Assess Query Performance
If storage looks fine but dashboards crawl, focus on query load.
# P95 query latency for instant queries
histogram_quantile(0.95, rate(prometheus_http_request_duration_seconds_bucket{handler="/api/v1/query"}[5m]))
# Concurrency limits
prometheus_engine_queries_concurrent_max
Heavy joins, wide regexes, and unbounded range vectors chew CPU. Tighten dashboard panels and alert rules; prefer pre-aggregated recording rules for hot paths.
Account for AWS Network Factors
Issues outside Prometheus often explain “random” failures.
- Security groups: confirm ports for targets and
remote_write
. - Cross-AZ latency: watch scrape duration for cross-AZ targets.
- ELB quirks: health checks and idle timeouts can clash with scrape intervals.
- EBS throttles: check CloudWatch for volume IOPS/throughput caps during compaction.
Next Steps
Pick the deployment model that fits your current scale: single Prometheus for smaller setups, federation for multi-region clusters, or AMP if you want AWS to manage infrastructure.

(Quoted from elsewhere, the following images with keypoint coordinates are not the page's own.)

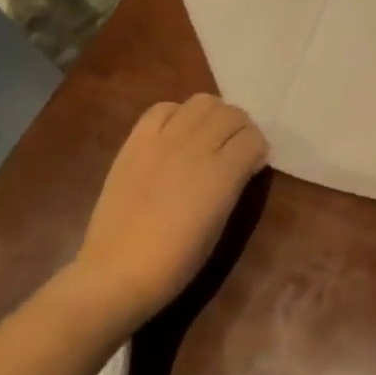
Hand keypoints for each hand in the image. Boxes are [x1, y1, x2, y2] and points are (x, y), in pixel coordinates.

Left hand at [67, 94, 267, 326]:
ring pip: (202, 102)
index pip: (253, 138)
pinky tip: (176, 134)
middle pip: (232, 113)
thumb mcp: (220, 223)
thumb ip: (233, 184)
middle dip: (240, 128)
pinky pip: (162, 109)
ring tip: (207, 136)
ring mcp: (163, 141)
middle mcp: (195, 148)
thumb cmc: (177, 261)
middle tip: (234, 148)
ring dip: (213, 115)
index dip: (258, 150)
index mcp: (222, 174)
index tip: (253, 165)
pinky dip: (177, 115)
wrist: (117, 272)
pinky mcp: (135, 141)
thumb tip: (242, 164)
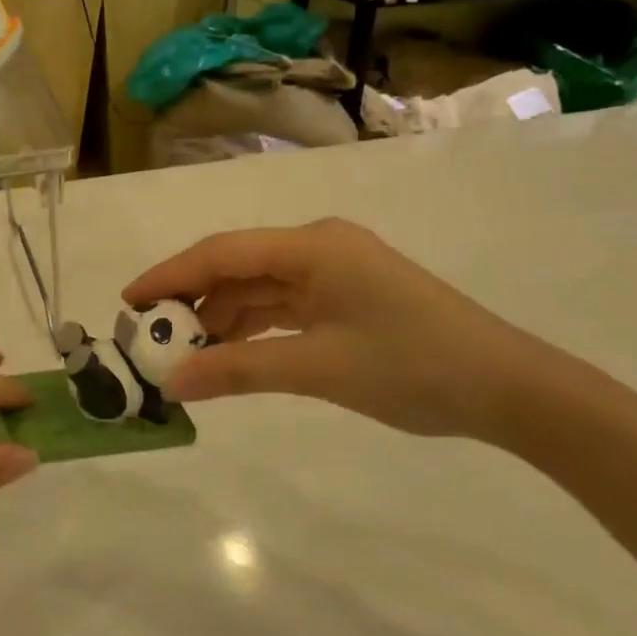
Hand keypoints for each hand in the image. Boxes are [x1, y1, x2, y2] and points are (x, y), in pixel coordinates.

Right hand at [125, 218, 562, 440]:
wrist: (509, 388)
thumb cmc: (413, 367)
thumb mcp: (318, 368)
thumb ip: (239, 369)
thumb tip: (172, 382)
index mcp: (313, 246)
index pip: (222, 253)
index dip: (170, 274)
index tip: (128, 302)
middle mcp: (318, 248)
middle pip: (237, 267)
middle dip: (192, 300)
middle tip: (150, 336)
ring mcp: (335, 272)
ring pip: (259, 288)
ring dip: (222, 318)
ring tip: (183, 352)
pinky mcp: (346, 297)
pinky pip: (283, 306)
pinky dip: (253, 328)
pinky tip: (229, 353)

Focus on stable service discovery and storage first, then expand into AWS services like ELB, RDS, and Lambda as visibility needs grow.
Where Last9 Adds Value
Pairing Prometheus with Last9 ensures you keep visibility without the usual cost or performance trade-offs:
- Sensitive-data filtering and remapping — Control what labels and values are ingested, so you avoid sending unnecessary or sensitive metadata upstream.
- Streaming aggregation — Aggregate or compress data before storage to reduce cost while preserving key signals.

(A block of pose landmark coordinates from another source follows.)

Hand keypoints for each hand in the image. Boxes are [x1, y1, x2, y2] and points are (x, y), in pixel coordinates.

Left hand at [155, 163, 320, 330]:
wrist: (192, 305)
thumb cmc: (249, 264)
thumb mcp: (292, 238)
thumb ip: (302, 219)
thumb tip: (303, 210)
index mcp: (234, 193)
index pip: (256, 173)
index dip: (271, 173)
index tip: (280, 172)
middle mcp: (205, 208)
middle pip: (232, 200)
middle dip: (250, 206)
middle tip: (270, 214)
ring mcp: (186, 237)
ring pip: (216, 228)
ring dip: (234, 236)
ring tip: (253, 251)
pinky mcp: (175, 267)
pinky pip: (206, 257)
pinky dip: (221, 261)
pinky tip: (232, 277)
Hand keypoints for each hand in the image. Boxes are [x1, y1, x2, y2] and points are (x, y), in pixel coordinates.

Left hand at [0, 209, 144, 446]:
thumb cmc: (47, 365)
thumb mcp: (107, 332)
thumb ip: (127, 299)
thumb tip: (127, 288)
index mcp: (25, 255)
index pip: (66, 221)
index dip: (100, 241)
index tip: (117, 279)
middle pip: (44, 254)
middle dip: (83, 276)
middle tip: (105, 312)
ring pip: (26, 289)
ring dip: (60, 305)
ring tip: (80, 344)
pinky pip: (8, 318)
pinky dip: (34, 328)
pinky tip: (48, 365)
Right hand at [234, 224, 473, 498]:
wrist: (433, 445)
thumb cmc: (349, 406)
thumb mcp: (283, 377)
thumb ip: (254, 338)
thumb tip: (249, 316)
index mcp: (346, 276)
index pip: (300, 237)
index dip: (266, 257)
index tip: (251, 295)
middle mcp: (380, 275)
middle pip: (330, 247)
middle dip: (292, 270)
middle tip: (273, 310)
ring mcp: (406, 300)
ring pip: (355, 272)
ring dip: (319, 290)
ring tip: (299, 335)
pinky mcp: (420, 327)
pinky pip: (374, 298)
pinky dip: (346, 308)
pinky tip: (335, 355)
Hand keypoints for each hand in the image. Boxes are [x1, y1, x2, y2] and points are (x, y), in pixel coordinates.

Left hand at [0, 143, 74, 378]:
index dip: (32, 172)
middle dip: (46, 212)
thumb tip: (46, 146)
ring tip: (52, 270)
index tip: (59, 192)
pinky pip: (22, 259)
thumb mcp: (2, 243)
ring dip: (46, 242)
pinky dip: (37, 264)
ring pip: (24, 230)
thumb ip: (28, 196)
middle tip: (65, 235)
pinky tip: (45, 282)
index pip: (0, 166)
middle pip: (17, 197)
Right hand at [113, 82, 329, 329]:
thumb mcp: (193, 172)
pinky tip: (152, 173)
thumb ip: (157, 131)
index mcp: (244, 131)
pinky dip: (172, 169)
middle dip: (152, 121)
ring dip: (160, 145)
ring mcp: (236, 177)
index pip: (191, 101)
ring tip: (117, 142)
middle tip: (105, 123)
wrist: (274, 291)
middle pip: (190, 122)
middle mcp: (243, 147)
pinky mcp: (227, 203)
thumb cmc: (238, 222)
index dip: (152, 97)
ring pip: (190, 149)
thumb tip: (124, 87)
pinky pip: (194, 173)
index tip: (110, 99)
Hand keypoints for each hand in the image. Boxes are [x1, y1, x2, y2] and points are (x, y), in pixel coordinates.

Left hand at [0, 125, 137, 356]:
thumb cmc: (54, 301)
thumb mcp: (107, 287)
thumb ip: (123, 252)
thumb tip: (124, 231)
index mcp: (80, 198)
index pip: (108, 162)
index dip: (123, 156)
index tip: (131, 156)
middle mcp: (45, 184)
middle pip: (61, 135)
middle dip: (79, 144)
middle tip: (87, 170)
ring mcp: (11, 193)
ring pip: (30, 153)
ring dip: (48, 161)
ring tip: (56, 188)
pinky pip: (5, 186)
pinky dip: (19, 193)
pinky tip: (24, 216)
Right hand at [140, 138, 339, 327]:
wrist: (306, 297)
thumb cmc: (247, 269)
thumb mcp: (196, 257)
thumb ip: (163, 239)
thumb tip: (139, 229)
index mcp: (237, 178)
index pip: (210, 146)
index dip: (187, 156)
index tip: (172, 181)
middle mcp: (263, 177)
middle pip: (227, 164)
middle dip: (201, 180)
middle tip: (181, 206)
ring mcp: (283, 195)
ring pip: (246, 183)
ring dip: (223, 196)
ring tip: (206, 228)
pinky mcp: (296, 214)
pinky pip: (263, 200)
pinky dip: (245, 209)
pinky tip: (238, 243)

- Cold storage with rehydration — Store months or years of metrics in cost-efficient S3-style storage and pull them back when long-range queries are needed.
- High-cardinality support — Handle workloads with millions of unique labels while keeping queries responsive.

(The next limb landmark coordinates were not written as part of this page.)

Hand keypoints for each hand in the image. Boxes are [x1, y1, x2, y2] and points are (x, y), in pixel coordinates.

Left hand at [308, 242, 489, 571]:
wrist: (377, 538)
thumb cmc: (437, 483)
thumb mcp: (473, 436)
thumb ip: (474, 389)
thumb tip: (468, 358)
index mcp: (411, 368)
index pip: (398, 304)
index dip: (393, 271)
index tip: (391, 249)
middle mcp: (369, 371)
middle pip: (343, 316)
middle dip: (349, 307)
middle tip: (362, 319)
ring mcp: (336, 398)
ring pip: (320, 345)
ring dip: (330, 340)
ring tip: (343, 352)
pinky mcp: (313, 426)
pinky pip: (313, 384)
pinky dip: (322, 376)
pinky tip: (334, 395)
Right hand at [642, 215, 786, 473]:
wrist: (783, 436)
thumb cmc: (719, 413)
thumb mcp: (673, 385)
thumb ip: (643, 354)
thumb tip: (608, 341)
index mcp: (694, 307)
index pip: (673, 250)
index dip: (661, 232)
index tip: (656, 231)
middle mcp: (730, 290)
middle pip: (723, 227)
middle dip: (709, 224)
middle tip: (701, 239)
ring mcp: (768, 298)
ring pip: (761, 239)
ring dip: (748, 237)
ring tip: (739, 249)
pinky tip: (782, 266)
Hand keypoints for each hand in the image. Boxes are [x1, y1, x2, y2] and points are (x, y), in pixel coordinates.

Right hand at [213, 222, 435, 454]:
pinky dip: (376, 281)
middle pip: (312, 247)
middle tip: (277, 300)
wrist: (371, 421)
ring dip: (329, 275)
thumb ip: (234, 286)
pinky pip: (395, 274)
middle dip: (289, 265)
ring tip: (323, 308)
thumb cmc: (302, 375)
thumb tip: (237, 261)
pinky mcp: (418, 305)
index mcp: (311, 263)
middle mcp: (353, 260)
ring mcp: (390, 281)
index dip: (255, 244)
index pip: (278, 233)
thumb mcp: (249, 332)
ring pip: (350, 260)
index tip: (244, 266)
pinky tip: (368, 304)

Integrating Last9 into your AWS Prometheus pipeline gives you the flexibility to scale telemetry volume, retention, and analysis without running into bottlenecks or unpredictable bills.
Start for free today or talk to your team to discuss how it fits into your stack!
FAQs
Q: Should I use Amazon Managed Service for Prometheus or self-hosted?
A: Use AMP if you prefer managed infrastructure and can work within its fixed retention and configuration limits. Choose self-hosted if you need control over storage tuning, custom recording rules, or federation setups.
Q: How do I run Prometheus with high availability across AWS availability zones?
A: Deploy multiple Prometheus instances with identical configurations, add external labels to distinguish them, and route queries through a load balancer that targets healthy nodes.
Q: What’s the best way to monitor EC2 instances and EKS workloads together?
A: Combine service discovery methods: ec2_sd
for EC2 instances and kubernetes_sd
for pods. Use consistent labels (e.g., environment
, region
) to make correlation easier.
Q: How much does remote_write cost on AWS?
A: Same-region traffic is typically under $0.09/GB
. Cross-region transfers range from $0.09–0.15/GB
depending on the source and destination regions.
Q: Can I migrate from self-hosted Prometheus to AMP without losing data?
A: AMP doesn’t support importing existing data. The common approach is to run both systems in parallel and use remote_write
to AMP while keeping local storage until the cutover is complete.
Q: What retention period works best for Prometheus on EKS?
A: Keep 15 days on local storage for fast queries. Use remote storage such as S3 via Thanos for longer retention. Most teams want 1–2 weeks of immediate visibility, with older data acceptable at reduced resolution.